▸ Arbeitsauftrag
Aktualisiere die Daten, indem du jedes „루트 노드“ durch „root 노드“ ersetzt und alles andere unverändert lässt. Gib die Bilder in deiner Antwort nicht mit aus.

▸ Bereitgestellte Daten
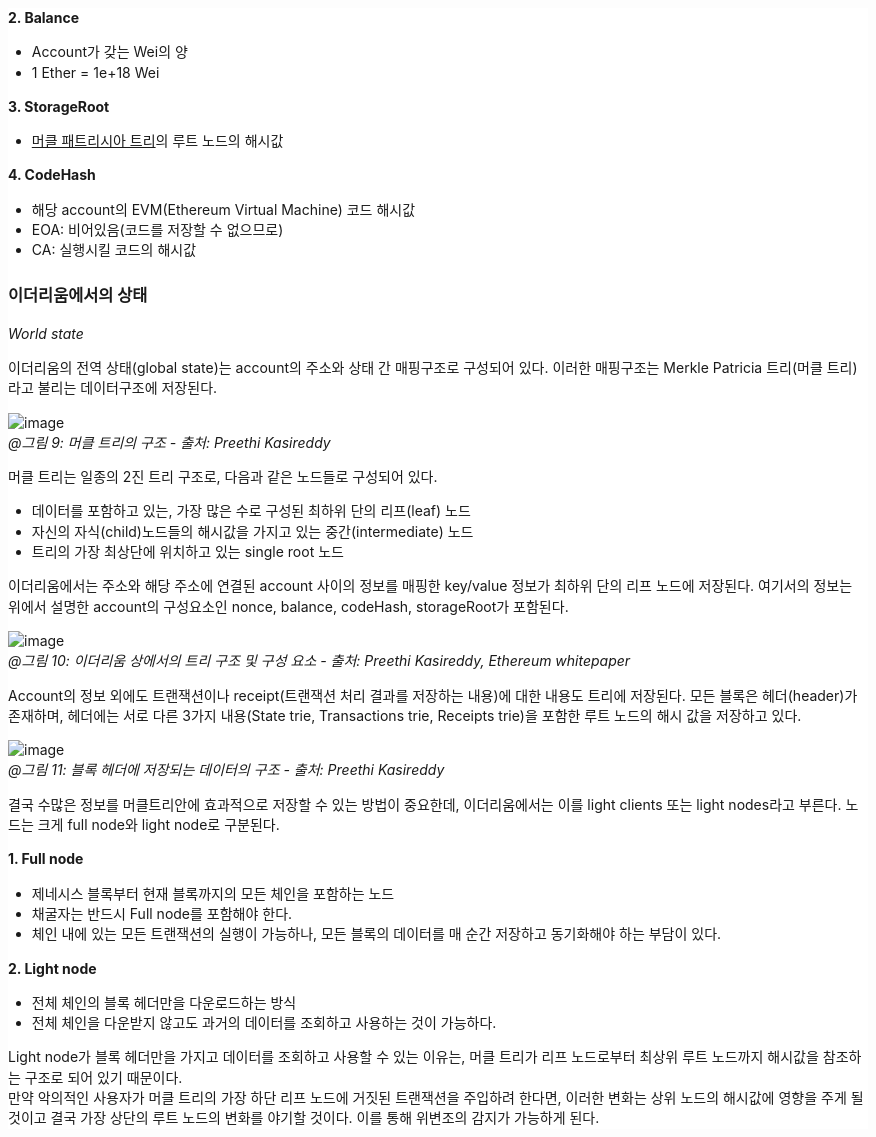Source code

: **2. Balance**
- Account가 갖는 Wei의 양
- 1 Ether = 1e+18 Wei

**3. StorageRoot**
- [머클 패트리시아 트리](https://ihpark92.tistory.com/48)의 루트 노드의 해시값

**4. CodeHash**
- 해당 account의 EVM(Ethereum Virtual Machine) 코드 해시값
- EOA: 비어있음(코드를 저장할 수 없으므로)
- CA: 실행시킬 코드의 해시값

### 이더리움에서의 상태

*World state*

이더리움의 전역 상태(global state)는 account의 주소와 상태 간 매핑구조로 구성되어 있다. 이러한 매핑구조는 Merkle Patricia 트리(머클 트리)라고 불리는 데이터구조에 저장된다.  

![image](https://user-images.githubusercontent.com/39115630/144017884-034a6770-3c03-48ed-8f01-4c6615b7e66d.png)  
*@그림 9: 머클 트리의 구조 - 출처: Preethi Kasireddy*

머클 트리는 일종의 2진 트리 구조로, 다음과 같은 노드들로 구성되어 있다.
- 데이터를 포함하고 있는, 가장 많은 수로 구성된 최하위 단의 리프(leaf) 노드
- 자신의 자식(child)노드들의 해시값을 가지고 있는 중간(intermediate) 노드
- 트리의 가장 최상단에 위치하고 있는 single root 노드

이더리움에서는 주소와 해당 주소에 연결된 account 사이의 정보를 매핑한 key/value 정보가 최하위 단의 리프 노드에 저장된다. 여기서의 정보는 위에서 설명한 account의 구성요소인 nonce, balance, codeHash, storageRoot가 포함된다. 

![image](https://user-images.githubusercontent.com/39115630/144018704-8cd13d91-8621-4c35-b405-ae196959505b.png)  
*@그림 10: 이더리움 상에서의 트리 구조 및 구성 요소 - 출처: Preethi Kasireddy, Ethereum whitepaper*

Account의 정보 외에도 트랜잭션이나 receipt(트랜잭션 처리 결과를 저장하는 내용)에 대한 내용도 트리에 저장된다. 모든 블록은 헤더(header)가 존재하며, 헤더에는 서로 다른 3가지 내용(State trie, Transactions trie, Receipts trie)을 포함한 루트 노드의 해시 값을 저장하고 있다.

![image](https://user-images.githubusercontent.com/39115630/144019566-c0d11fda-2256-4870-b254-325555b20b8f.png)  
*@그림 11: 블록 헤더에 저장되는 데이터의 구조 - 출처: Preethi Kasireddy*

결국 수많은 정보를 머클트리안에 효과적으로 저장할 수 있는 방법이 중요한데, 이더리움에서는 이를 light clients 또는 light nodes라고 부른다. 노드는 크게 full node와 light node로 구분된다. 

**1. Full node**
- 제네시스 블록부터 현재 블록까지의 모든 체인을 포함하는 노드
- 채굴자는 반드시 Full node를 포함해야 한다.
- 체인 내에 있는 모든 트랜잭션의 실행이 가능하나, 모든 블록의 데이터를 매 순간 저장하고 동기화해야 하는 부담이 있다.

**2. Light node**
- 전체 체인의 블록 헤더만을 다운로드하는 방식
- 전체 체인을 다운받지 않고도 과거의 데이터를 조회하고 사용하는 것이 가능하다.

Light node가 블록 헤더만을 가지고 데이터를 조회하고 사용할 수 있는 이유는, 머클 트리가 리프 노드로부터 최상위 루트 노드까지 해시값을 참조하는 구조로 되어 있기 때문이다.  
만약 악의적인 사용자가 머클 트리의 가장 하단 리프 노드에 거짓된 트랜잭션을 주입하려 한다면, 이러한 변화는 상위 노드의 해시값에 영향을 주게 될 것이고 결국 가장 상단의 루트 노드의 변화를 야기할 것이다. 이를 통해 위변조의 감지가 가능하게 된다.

▸ Antwortbereich
Source code

: **2. Balance**
- Account가 갖는 Wei의 양
- 1 Ether = 1e+18 Wei

**3. StorageRoot**
- [머클 패트리시아 트리](https://ihpark92.tistory.com/48)의 root 노드의 해시값

**4. CodeHash**
- 해당 account의 EVM(Ethereum Virtual Machine) 코드 해시값
- EOA: 비어있음(코드를 저장할 수 없으므로)
- CA: 실행시킬 코드의 해시값

### 이더리움에서의 상태

*World state*

이더리움의 전역 상태(global state)는 account의 주소와 상태 간 매핑구조로 구성되어 있다. 이러한 매핑구조는 Merkle Patricia 트리(머클 트리)라고 불리는 데이터구조에 저장된다.  

![image](https://user-images.githubusercontent.com/39115630/144017884-034a6770-3c03-48ed-8f01-4c6615b7e66d.png)  
*@그림 9: 머클 트리의 구조 - 출처: Preethi Kasireddy*

머클 트리는 일종의 2진 트리 구조로, 다음과 같은 노드들로 구성되어 있다.
- 데이터를 포함하고 있는, 가장 많은 수로 구성된 최하위 단의 리프(leaf) 노드
- 자신의 자식(child)노드들의 해시값을 가지고 있는 중간(intermediate) 노드
- 트리의 가장 최상단에 위치하고 있는 single root 노드

이더리움에서는 주소와 해당 주소에 연결된 account 사이의 정보를 매핑한 key/value 정보가 최하위 단의 리프 노드에 저장된다. 여기서의 정보는 위에서 설명한 account의 구성요소인 nonce, balance, codeHash, storageRoot가 포함된다. 

![image](https://user-images.githubusercontent.com/39115630/144018704-8cd13d91-8621-4c35-b405-ae196959505b.png)  
*@그림 10: 이더리움 상에서의 트리 구조 및 구성 요소 - 출처: Preethi Kasireddy, Ethereum whitepaper*

Account의 정보 외에도 트랜잭션이나 receipt(트랜잭션 처리 결과를 저장하는 내용)에 대한 내용도 트리에 저장된다. 모든 블록은 헤더(header)가 존재하며, 헤더에는 서로 다른 3가지 내용(State trie, Transactions trie, Receipts trie)을 포함한 root 노드의 해시 값을 저장하고 있다.

![image](https://user-images.githubusercontent.com/39115630/144019566-c0d11fda-2256-4870-b254-325555b20b8f.png)  
*@그림 11: 블록 헤더에 저장되는 데이터의 구조 - 출처: Preethi Kasireddy*

결국 수많은 정보를 머클트리안에 효과적으로 저장할 수 있는 방법이 중요한데, 이더리움에서는 이를 light clients 또는 light nodes라고 부른다. 노드는 크게 full node와 light node로 구분된다. 

**1. Full node**
- 제네시스 블록부터 현재 블록까지의 모든 체인을 포함하는 노드
- 채굴자는 반드시 Full node를 포함해야 한다.
- 체인 내에 있는 모든 트랜잭션의 실행이 가능하나, 모든 블록의 데이터를 매 순간 저장하고 동기화해야 하는 부담이 있다.

**2. Light node**
- 전체 체인의 블록 헤더만을 다운로드하는 방식
- 전체 체인을 다운받지 않고도 과거의 데이터를 조회하고 사용하는 것이 가능하다.

Light node가 블록 헤더만을 가지고 데이터를 조회하고 사용할 수 있는 이유는, 머클 트리가 리프 노드로부터 최상위 root 노드까지 해시값을 참조하는 구조로 되어 있기 때문이다.  
만약 악의적인 사용자가 머클 트리의 가장 하단 리프 노드에 거짓된 트랜잭션을 주입하려 한다면, 이러한 변화는 상위 노드의 해시값에 영향을 주게 될 것이고 결국 가장 상단의 root 노드의 변화를 야기할 것이다. 이를 통해 위변조의 감지가 가능하게 된다.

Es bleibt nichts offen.